*WORK ITEM:* Needed from the data below: all lines that contain the word "right".

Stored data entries
━━━━

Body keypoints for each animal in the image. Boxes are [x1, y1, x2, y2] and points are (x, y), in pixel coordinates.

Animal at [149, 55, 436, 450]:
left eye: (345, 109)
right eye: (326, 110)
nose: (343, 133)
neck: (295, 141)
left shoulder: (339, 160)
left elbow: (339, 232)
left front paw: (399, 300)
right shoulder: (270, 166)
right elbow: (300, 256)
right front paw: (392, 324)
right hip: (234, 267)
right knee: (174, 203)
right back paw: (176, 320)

━━━━

*TASK SOLUTION:*
right eye: (326, 110)
right shoulder: (270, 166)
right elbow: (300, 256)
right front paw: (392, 324)
right hip: (234, 267)
right knee: (174, 203)
right back paw: (176, 320)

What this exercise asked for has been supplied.